И все-таки я так давно мечтал о подобном, что теперь, доверив все нежности, сознание освободилось и бросилось перебирать все важные вещи, откладываемые до сих пор. И я почему-то был с сознанием, а не с нежностью, и думал, что чудеса должны происходить хотя бы затем, чтобы люди потрудились сформулировать свои желания; что никогда не буду я пороть своего ребенка; что я благодарен; что для художника требуется больше бесстрашия, чем мне сейчас. Я думал: так прекрасно и так важно, что теперь — только теперь! — можно подумать об окончании существования, потому что не запомнить происходящее сейчас будет слишком убого. И одновременно, как бок питона в цветах, неслась другая мысль: а как же выносится все, что бывает дальше? Казалось, что раз это так бесконечно протяженно, то слишком рано думать о дальнейшем. В это время Юлия втопила меня в кресло и оседлала мою ногу. Я осваиваю такую сказочную и такую целомудренную радость, которую не был способен заранее учесть. Мы же только что поцеловались! Боги! Вы решили навсегда поколебать мое спокойствие. Оно покосилось. Его обдало теплым и сладко пахнущим ветром.

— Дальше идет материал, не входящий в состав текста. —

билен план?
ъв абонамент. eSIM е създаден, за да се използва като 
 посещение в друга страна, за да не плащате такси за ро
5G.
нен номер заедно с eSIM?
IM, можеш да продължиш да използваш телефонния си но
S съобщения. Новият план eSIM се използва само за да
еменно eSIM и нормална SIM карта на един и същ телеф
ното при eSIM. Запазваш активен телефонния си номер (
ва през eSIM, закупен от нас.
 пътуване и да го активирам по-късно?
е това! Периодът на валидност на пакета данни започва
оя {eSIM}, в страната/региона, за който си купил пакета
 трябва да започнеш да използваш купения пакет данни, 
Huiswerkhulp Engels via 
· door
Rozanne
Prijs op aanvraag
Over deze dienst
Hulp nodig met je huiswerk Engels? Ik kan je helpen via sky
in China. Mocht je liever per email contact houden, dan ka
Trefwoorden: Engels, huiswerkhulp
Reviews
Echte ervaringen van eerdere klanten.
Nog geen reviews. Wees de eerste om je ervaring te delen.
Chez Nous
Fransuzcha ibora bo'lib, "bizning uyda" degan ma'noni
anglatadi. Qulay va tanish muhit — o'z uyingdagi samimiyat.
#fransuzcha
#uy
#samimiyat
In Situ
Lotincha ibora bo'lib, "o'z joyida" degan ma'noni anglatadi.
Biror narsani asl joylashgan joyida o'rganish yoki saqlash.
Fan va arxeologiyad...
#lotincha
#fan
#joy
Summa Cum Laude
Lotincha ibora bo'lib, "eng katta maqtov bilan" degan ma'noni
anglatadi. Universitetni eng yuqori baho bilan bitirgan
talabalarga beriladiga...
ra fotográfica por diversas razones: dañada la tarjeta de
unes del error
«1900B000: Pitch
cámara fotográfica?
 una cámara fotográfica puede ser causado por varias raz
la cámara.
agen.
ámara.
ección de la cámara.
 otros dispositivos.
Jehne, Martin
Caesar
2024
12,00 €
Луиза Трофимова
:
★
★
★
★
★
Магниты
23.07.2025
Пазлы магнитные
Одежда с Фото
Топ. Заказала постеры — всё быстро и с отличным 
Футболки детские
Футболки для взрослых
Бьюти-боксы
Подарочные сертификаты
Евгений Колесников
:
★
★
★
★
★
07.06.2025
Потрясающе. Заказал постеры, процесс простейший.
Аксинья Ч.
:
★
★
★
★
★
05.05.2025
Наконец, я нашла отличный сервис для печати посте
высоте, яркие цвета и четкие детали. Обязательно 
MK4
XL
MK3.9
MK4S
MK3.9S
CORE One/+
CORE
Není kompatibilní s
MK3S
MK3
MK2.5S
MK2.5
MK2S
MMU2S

Она упиралась в мои плечи руками и продолжила поцелуй. И под весом дышащей и шепчущей Юлии чуть ближе чашечки моего колена распространялся неземной пронзительности ожог.
Моя дама опять добавила света в комнате своей краткой улыбкой и вытянулась поперек чужой кровати, поводя слишком голой чернотой коленей. Широко распахнутыми глазами она смотрела в потолок, будто там с нежным ускорением распускался огромный мак, и смотрела на меня, как в потолок. Край ее белой блузки закрутился, и я почему-то был близко — без ясности, без колебаний, — я почему-то целовал ее облачный живот, его красноватую полоску, ускользнувшую из-под ремешка желтой юбки. Желание еще больше завернуть край блузки все-таки сковало пальцы. Я мог усилием воли пошевелить ими, но совершенно забыл, как разгибаются руки. Юлия вытянулась на кровати, голова ее была запрокинута, но она следила за мной с безучастным, как маска, лицом, и ее глаза казались закрытыми, однако под спутанными ресницами верхнего и нижнего века в меня била острым отблеском зеленая тень зрачка.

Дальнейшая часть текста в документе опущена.